== ENTRIES SHOWN

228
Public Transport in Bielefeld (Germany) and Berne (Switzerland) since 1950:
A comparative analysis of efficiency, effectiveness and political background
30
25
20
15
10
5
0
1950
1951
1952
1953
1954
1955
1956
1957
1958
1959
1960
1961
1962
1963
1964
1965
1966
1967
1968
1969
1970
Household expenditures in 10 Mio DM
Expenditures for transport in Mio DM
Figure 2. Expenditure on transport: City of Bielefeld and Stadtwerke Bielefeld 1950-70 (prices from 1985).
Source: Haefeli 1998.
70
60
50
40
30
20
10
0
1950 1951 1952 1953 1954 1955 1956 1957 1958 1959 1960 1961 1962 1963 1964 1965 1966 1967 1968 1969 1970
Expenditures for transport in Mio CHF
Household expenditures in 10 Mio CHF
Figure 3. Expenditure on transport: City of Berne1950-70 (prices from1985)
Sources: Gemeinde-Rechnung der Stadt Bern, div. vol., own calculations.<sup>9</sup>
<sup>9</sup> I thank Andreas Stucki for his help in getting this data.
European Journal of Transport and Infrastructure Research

====

EXERCISE DESCRIPTION - Copy exactly the lines that run from the one containing "Public Transport in" to the last line of the listing, both included, and nothing more.

SOLUTION -
Public Transport in Bielefeld (Germany) and Berne (Switzerland) since 1950:
A comparative analysis of efficiency, effectiveness and political background
30
25
20
15
10
5
0
1950
1951
1952
1953
1954
1955
1956
1957
1958
1959
1960
1961
1962
1963
1964
1965
1966
1967
1968
1969
1970
Household expenditures in 10 Mio DM
Expenditures for transport in Mio DM
Figure 2. Expenditure on transport: City of Bielefeld and Stadtwerke Bielefeld 1950-70 (prices from 1985).
Source: Haefeli 1998.
70
60
50
40
30
20
10
0
1950 1951 1952 1953 1954 1955 1956 1957 1958 1959 1960 1961 1962 1963 1964 1965 1966 1967 1968 1969 1970
Expenditures for transport in Mio CHF
Household expenditures in 10 Mio CHF
Figure 3. Expenditure on transport: City of Berne1950-70 (prices from1985)
Sources: Gemeinde-Rechnung der Stadt Bern, div. vol., own calculations.<sup>9</sup>
<sup>9</sup> I thank Andreas Stucki for his help in getting this data.
European Journal of Transport and Infrastructure Research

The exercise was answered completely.